Why Apple’s share price could go as low as $60

“Some say Apple is headed to $200 in a year,” Ken Goldberg writes for TheStreet. “Technical analysis says otherwise. In fact, quite the opposite.”

“Back in July, the decision support engine warned to exit Apple shares while they still enjoyed triple digit pricing status. Within a month, share prices fell from the 125-zone to the August 24 low near 90,” Goldberg writes. “They’ve bounced nicely since, but are not done fulfilling their destiny, which includes a probing of the 75 +/-5 area, with growing probability that 60 +/-5 will be seen.”

Goldberg writes, “The Apple is about to fall farther from the tree than it did at the August harvesting.”

Read more in the full article here.

MacDailyNews Take: $60? We’d certainly back the truck up for that.

[Thanks to MacDailyNews Reader “David E.” for the heads up.]

33 Comments

  1. At $60, wouldn’t that mean that the company is only worth the cash on hand with zero future prospects? In other words, even if apple never sold another product ever, the stock would be worth $60 a share. Reveals the extremely hazardous myopia of purely technical analysis detached from fundementals.

  2. Apple stock is now at the mercy of external forces. The first hit was delivered by unfounded fears. Now we have the interest rate hike coming in a month or two and also the craziness within GOP Congressional majority will give us big government shutdown in November over debt-ceiling. If share price can’t up in the Holiday season, then it won’t in the next year. The only person who controls the destiny of Apple is Tim Cook. If he makes a big product announcement or acquire a big company that would change the conversation and help the stock. But he is unlikely to do any such thing. I think 90 or 85 is a real possibility.

    1. When people like you stop buying the stock, it goes down.
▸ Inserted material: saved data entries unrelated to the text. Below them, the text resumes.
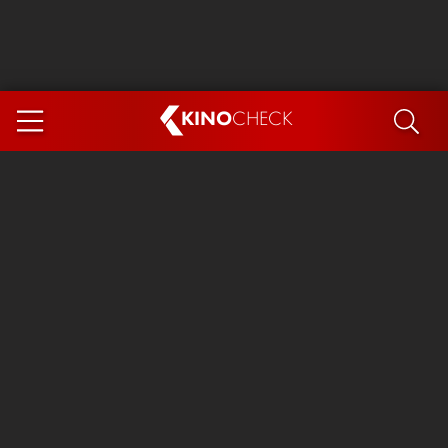
KINO
CHECK
App
DEMNÄCHST IM KINO
Steckerlfischfiasko
The Invite
Ice Cream Man
Das Ende der Sterne
Exit 8
You, Me & Italy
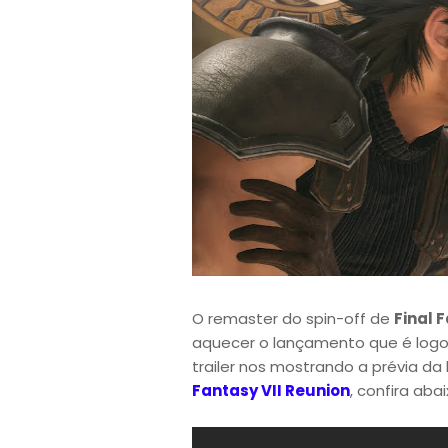
O remaster do spin-off de
Final 
aquecer o lançamento que é logo
trailer nos mostrando a prévia da
Fantasy VII Reunion
, confira aba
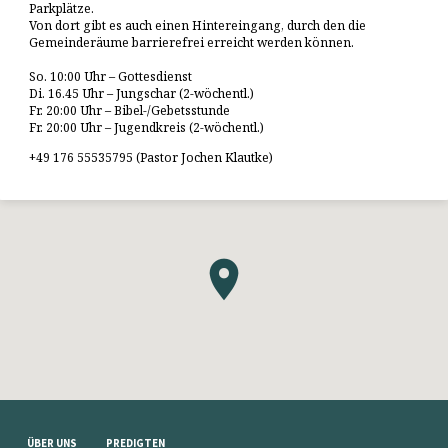
Parkplätze.
Von dort gibt es auch einen Hintereingang, durch den die
Gemeinderäume barrierefrei erreicht werden können.
So. 10:00 Uhr – Gottesdienst
Di. 16.45 Uhr – Jungschar (2-wöchentl.)
Fr. 20:00 Uhr – Bibel-/Gebetsstunde
Fr. 20:00 Uhr – Jugendkreis (2-wöchentl.)
+49 176 55535795 (Pastor Jochen Klautke)
ÜBER UNS
PREDIGTEN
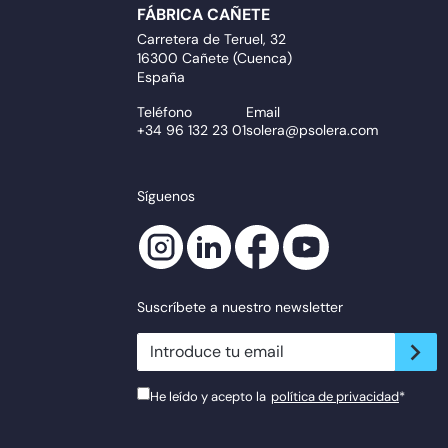
FÁBRICA CAÑETE
Carretera de Teruel, 32
16300 Cañete (Cuenca)
España
Teléfono
Email
+34 96 132 23 01
solera@psolera.com
Síguenos
Suscríbete a nuestro newsletter
newsletter.suscribe
He leído y acepto la
política de privacidad
*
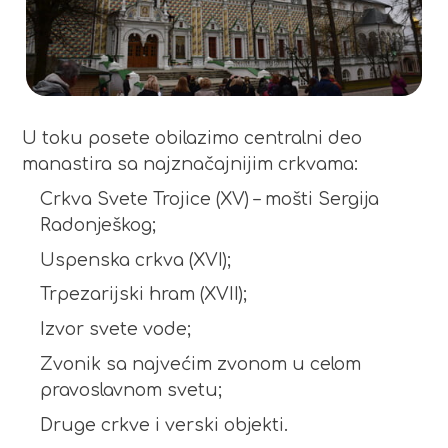
U toku posete obilazimo centralni deo
manastira sa najznačajnijim crkvama:
Crkva Svete Trojice (XV) – mošti Sergija
Radonješkog;
Uspenska crkva (XVI);
Trpezarijski hram (XVII);
Izvor svete vode;
Zvonik sa najvećim zvonom u celom
pravoslavnom svetu;
Druge crkve i verski objekti.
When institutions sense that people like you aren’t buying the stock, they sell and the price goes down. You personally, have the power to raise the stock price by buying. You are not powerless. The economy is based on what people like you decide to do on a daily basis.

  3. There are dozens of companies whose stock should be below $60. Apple is not one of them. Amazon, Facebook and Tesla come to mind. They are not even generating income worth talking about. As for dividends, that’s not gonna happen anytime soon with these losers.

  4. So, one headline says the stock is undervalued. This one says it’ll fall badly. And another states they sold a record 13 million iPhones in first weekend.

    Just another crazy day in the world of economics…

  5. The headline promises “why” but the article offers none of it. Unsubstantiated forecasts are worthless. That said, as a (retired) economist, I’ve always deprecated and scorned investments in listed companies. The stockmarket is little more than a lottery with an equal number of winners and losers. Unlisted companies always offer better security. No client of mine has lost a single dollar in 50 years of advising them. However, if I were forced to invest in listed securities, Apple stock would be my choice, including right now. At the end of the day, the market will inevitably shrug off the insanity that currently dominates the price of the stock. And BTW WTF is the “Decision Support Engine” anyway?

  6. Oh look. The DEcision Support Engine is a tool of some fucking email spammer called MailChimp. No kidding. “MailChimp is an email-marketing service that serves more than 9 million companies of all shapes and sizes, from all over the world. We send more than 600 million emails every day” No wonder the planet is warming up, with the increase in electricity generation needed to power this and similar assholes. CEO is some nut called Ben Chestnut. One of the online world’s most hated — an email spammer. Wow.

  7. Simple way to solve the problem. Apple spends lots of money on buy back. If they reduce little bit buy back and pays say $6 to $8 as a dividend, then shares will start going up.